Could you return the lines below exactly, from the first line up to and including the line that holds "תחפושת אסטרונאוט בעיצוב"?

Data entries
◇ ◇ ◇ ◇

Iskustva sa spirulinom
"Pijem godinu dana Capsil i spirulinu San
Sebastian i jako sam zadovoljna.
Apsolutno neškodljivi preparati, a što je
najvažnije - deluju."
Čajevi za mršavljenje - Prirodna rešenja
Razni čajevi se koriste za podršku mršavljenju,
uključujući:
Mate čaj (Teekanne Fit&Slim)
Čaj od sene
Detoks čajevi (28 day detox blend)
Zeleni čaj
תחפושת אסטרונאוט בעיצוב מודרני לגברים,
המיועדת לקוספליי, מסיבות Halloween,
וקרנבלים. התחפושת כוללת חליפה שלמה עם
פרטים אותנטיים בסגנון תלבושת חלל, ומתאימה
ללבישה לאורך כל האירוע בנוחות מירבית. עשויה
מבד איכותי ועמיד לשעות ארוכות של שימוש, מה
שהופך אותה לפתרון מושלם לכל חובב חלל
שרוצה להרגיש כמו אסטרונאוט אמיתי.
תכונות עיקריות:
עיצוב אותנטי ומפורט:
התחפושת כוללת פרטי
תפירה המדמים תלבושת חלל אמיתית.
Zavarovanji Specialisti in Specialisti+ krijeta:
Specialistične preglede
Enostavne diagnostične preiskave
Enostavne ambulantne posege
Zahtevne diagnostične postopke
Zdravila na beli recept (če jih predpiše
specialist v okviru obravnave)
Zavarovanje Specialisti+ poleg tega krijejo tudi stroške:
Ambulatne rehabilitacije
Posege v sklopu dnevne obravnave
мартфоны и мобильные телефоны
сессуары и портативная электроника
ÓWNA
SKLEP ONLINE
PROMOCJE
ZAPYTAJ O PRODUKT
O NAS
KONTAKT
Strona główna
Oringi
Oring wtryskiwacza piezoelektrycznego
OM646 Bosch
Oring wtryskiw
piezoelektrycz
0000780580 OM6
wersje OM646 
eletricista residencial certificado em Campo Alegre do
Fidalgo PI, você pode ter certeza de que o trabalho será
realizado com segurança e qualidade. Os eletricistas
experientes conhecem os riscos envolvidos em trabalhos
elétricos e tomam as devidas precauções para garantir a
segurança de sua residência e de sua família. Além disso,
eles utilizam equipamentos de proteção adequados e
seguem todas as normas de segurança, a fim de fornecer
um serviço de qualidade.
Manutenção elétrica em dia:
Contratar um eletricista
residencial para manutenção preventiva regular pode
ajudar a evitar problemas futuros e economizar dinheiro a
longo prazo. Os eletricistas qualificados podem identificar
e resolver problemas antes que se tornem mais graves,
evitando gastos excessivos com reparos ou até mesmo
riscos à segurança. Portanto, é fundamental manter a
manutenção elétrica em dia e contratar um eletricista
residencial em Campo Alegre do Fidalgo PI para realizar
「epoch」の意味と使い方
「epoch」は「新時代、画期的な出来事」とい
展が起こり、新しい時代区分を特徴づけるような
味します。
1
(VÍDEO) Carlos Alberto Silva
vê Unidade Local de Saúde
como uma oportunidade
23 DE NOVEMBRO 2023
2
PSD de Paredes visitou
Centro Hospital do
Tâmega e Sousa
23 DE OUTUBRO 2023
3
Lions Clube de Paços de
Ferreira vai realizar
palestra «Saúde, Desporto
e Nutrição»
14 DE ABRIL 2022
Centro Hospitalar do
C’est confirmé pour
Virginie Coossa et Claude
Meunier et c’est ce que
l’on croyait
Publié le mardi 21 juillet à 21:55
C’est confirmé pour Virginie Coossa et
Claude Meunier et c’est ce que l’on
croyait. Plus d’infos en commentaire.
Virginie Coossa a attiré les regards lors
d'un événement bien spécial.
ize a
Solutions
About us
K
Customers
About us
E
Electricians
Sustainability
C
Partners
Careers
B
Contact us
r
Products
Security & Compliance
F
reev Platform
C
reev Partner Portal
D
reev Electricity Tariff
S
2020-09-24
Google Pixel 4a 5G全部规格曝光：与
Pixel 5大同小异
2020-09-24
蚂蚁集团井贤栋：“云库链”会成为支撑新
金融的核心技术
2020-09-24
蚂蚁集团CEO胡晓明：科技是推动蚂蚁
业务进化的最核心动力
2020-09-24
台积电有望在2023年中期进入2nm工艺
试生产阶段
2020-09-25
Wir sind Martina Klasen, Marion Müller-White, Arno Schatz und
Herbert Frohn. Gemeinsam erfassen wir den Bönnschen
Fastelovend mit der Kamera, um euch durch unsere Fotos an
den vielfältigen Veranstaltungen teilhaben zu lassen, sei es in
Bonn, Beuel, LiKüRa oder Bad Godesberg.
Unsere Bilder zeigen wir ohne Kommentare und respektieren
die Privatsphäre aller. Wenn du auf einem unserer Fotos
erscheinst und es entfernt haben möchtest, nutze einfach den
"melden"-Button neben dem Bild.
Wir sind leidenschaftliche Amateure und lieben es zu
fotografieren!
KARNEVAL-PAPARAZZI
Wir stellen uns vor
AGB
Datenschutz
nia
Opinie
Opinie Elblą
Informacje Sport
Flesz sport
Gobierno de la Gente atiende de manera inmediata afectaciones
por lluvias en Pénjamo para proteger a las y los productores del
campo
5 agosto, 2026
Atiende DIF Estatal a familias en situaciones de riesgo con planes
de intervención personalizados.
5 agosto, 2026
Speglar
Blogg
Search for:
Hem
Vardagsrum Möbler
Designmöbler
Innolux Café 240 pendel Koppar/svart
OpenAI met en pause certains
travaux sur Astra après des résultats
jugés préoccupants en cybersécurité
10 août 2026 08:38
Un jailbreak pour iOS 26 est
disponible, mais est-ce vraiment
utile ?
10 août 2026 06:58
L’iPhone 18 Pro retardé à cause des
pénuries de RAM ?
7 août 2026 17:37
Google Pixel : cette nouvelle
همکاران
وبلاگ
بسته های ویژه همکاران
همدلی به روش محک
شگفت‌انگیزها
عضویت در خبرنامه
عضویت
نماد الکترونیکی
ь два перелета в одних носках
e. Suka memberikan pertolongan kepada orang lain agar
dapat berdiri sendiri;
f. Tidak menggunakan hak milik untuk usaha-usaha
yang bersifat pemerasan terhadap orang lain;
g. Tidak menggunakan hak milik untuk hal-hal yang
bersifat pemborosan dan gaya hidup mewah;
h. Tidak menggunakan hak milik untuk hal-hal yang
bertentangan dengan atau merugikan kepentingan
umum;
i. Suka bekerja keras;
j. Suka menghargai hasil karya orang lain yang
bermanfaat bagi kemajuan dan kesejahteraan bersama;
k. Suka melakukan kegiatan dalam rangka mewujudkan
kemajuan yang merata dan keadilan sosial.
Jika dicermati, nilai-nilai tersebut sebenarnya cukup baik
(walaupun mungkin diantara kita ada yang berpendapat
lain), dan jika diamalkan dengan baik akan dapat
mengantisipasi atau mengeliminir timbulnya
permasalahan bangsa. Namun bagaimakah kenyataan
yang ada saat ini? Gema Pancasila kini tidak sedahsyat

◇ ◇ ◇ ◇

RESPONSE TO THE TASK >>
Iskustva sa spirulinom
"Pijem godinu dana Capsil i spirulinu San
Sebastian i jako sam zadovoljna.
Apsolutno neškodljivi preparati, a što je
najvažnije - deluju."
Čajevi za mršavljenje - Prirodna rešenja
Razni čajevi se koriste za podršku mršavljenju,
uključujući:
Mate čaj (Teekanne Fit&Slim)
Čaj od sene
Detoks čajevi (28 day detox blend)
Zeleni čaj
תחפושת אסטרונאוט בעיצוב מודרני לגברים,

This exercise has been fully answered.